- _Task instructions_:
Could you write out every line of the entries below word for word, leaving the pictures out of your answer?

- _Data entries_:
● ● ● ●
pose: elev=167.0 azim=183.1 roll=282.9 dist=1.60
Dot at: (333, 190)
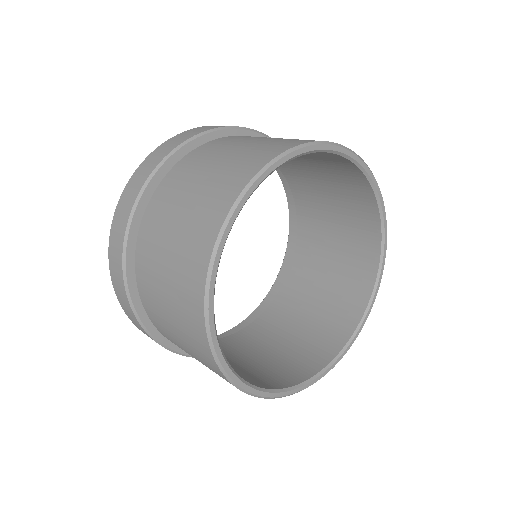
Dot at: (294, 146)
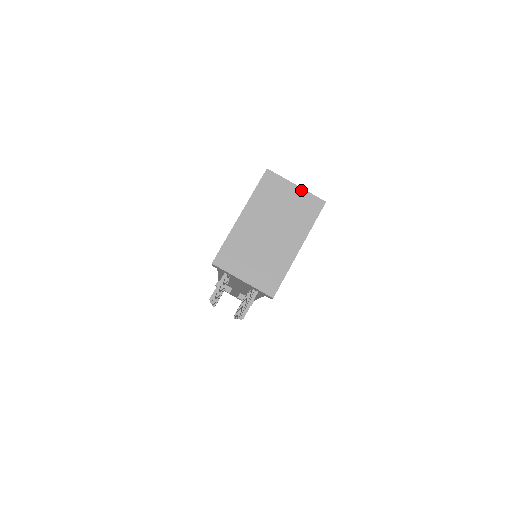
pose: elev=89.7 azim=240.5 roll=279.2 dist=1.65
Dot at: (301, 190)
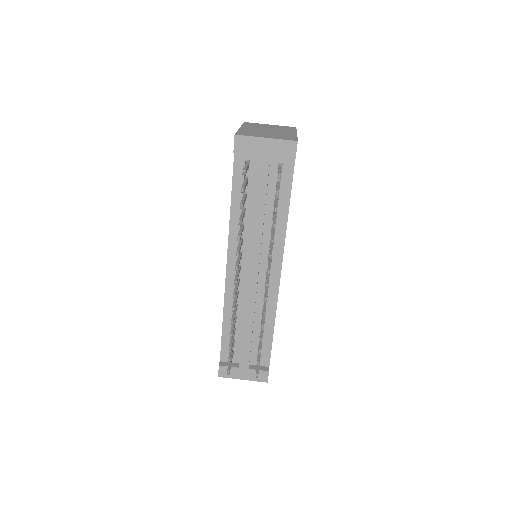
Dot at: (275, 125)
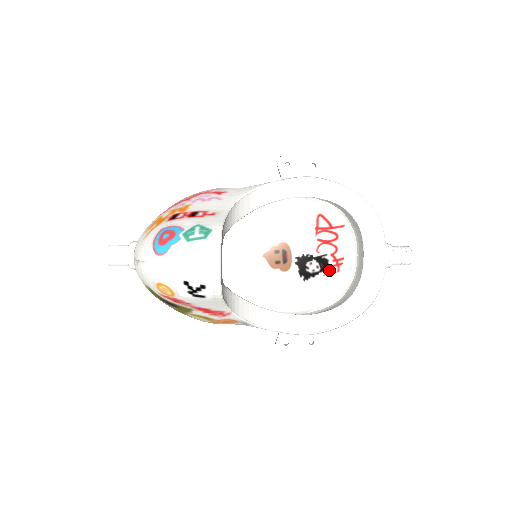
● ● ● ●
- _Final result_:
pose: elev=167.0 azim=183.1 roll=282.9 dist=1.60
Dot at: (333, 190)
Dot at: (294, 146)
pose: elev=89.7 azim=240.5 roll=279.2 dist=1.65
Dot at: (301, 190)
Dot at: (275, 125)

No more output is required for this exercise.